Plus, the massive poo that he’s been storing up for days finally broke through earlier in the day, and he’s been in a much better mood since that particular horror. He can come with me.
Into the pushchair he goes, and we head out.
I set up a camera next to Notts TV and the Nottingham Post, and hastily scribble some questions. I was here -the Shed in Beeston- a few weeks ago when Corbyn visited. It was that event when it started to really dawn on me the Tories were not in for a landslide. I’ve been to many political rallies over the years but never seen so many new faces, so many young faces. The youth vote came out in force, inspired by a less dull type of politics.
McDonnell doesn’t attract such numbers -it’s a Thursday afternoon, and we’re not in the heat of an election – but it’s still an impressive turnout. Again, I’m struck by the young voters. When I first voted, it was in the age of Kinnock and a growing centrism in politics. I probably would have been in raptures about someone like Corbyn: instead, a succession of slick, uninspiring ideologically shallow suits presided. That’s not necessarily a complaint -they did a fair measure of good stuff- but you can see why it turned off the young. The Clegg / Cameron / Miliband 2015 offering was probably the nadir of this. I’m not a Corbynista as such, but I am impressed with his campaigning and the way he put forward a costed manifesto that simply made sense.
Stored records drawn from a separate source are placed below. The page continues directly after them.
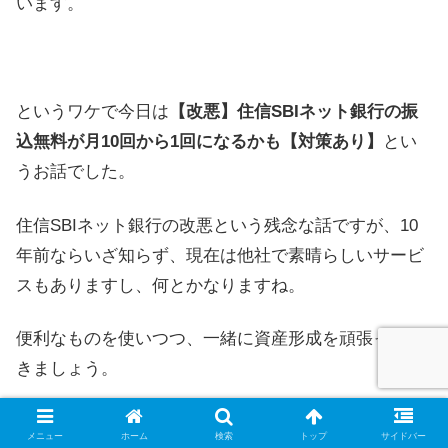
います。
というワケで今日は
【改悪】住信SBIネット銀行の振
込無料が月10回から1回になるかも【対策あり】
とい
うお話でした。
住信SBIネット銀行の改悪という残念な話ですが、10
年前ならいざ知らず、現在は他社で素晴らしいサービ
スもありますし、何とかなりますね。
便利なものを使いつつ、一緒に資産形成を頑張ってい
きましょう。
メニュー
ホーム
検索
トップ
サイドバー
I like the way Labour does seem a hotbed of ideas now, a broad church gradually coming to a sort of peace with itself, messy around the edges but not the whipped-to-hell sterile slickness of modern politics.
Not to say McDonnell isn’t slick. He arrives and launches into a stump speech without notes, straight off the back, and fields questions with ease. I get a few snaps, all the time while holding a baby with my free hand. I didn’t have a great deal of time to prep my questions, and a dodgy contact lens hindered my attempts to read my notes, so apologies for the rather clumsy questioning.
And if the producers of BBC’s Today programme are reading, I’m sure John Humphries isworth every penny of his £600,000, but if you need a cheaper option I can do it for a fraction of that….if you don’t mind a few baby babbles in the background.